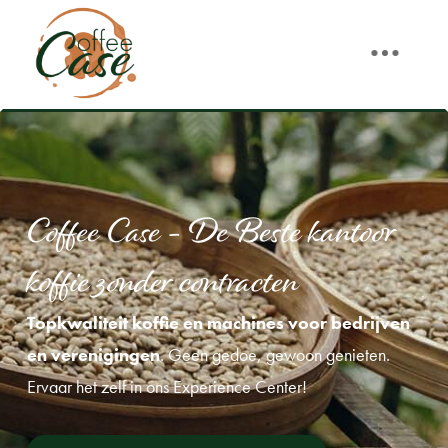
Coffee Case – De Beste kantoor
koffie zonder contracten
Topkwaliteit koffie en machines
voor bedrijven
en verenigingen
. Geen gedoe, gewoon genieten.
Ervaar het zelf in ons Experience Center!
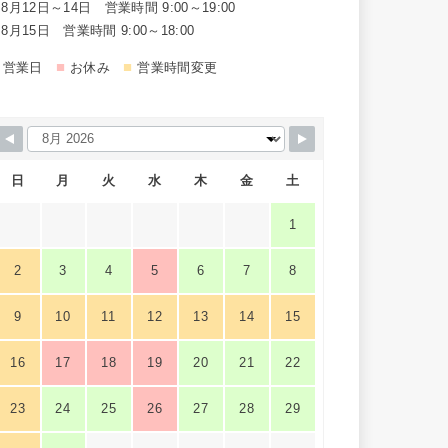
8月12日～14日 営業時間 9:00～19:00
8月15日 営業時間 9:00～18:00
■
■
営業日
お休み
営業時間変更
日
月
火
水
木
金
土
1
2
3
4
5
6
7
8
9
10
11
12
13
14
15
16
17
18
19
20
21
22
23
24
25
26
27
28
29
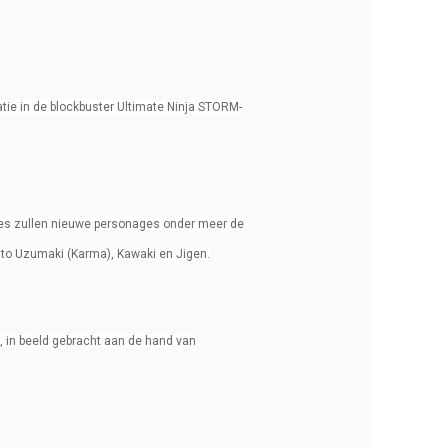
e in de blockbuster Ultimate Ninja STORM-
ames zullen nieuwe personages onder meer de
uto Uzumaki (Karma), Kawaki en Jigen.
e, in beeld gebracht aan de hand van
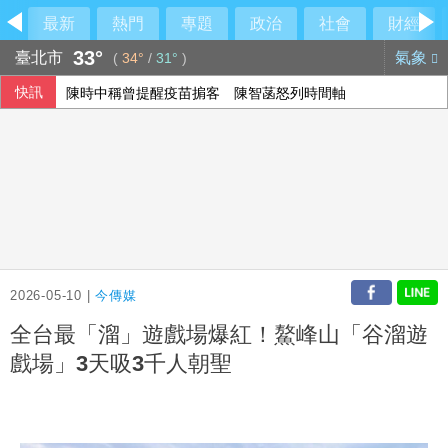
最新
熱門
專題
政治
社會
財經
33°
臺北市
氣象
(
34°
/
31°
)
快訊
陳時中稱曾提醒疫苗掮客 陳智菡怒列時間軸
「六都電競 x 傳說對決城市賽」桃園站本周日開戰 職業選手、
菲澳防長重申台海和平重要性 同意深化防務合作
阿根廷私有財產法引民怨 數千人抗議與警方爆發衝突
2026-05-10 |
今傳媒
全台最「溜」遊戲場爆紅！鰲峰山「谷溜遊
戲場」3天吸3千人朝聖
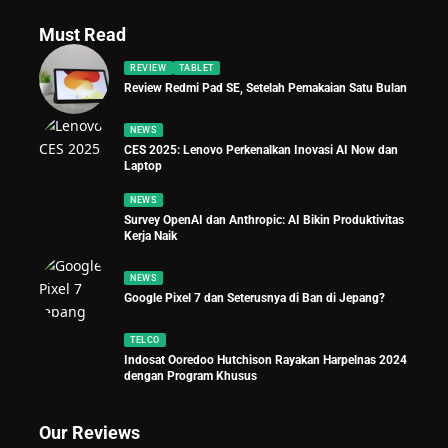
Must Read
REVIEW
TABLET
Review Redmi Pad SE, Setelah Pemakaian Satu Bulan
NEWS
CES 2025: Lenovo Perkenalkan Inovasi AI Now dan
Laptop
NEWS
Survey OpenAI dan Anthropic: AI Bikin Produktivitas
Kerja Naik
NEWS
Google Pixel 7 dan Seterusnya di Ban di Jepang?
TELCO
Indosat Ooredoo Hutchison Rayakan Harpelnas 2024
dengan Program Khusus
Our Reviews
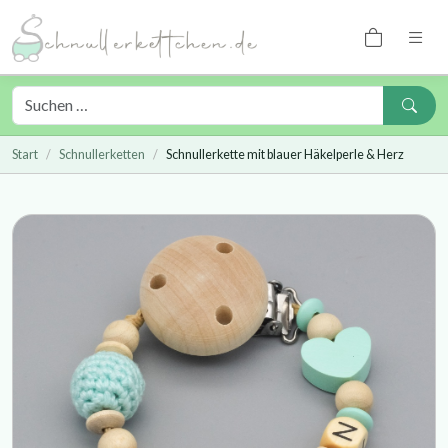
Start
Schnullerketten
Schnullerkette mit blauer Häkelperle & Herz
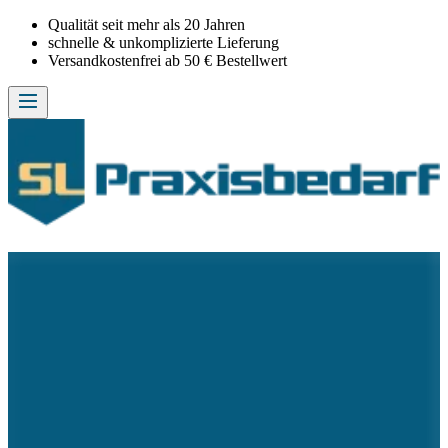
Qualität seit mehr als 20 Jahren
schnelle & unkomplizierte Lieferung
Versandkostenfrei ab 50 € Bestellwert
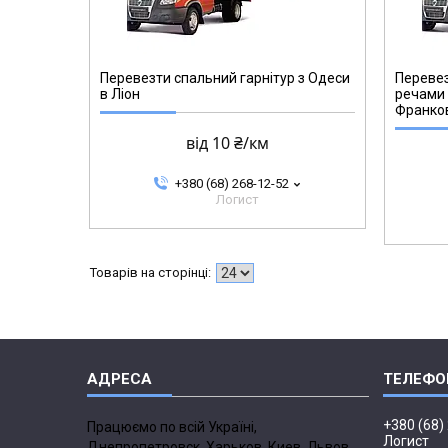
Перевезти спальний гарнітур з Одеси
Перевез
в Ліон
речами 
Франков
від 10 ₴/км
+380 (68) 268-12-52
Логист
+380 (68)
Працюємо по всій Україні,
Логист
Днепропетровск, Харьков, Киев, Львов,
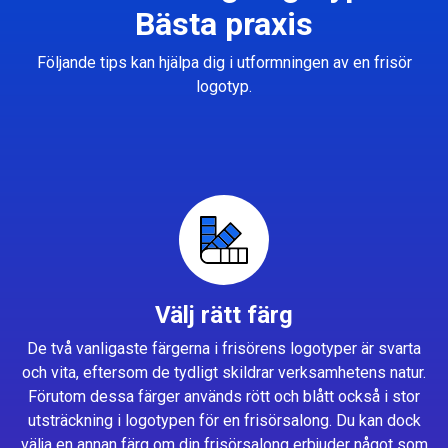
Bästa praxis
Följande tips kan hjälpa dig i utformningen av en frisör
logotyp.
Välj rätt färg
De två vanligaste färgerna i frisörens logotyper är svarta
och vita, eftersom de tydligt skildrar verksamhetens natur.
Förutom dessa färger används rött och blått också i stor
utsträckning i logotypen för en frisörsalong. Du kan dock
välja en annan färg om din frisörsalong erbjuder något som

· · · · · · ·

Work order :: What you return must match the lines from the top of the data through the line with "uto Uzumaki (Karma), Kawaki en Jigen." exactly, with the pictures removed.

Output for this task ::
Coffee Case – De Beste kantoor
koffie zonder contracten
Topkwaliteit koffie en machines
voor bedrijven
en verenigingen
. Geen gedoe, gewoon genieten.
Ervaar het zelf in ons Experience Center!
8月12日～14日 営業時間 9:00～19:00
8月15日 営業時間 9:00～18:00
■
■
営業日
お休み
営業時間変更
日
月
火
水
木
金
土
1
2
3
4
5
6
7
8
9
10
11
12
13
14
15
16
17
18
19
20
21
22
23
24
25
26
27
28
29
e in de blockbuster Ultimate Ninja STORM-
ames zullen nieuwe personages onder meer de
uto Uzumaki (Karma), Kawaki en Jigen.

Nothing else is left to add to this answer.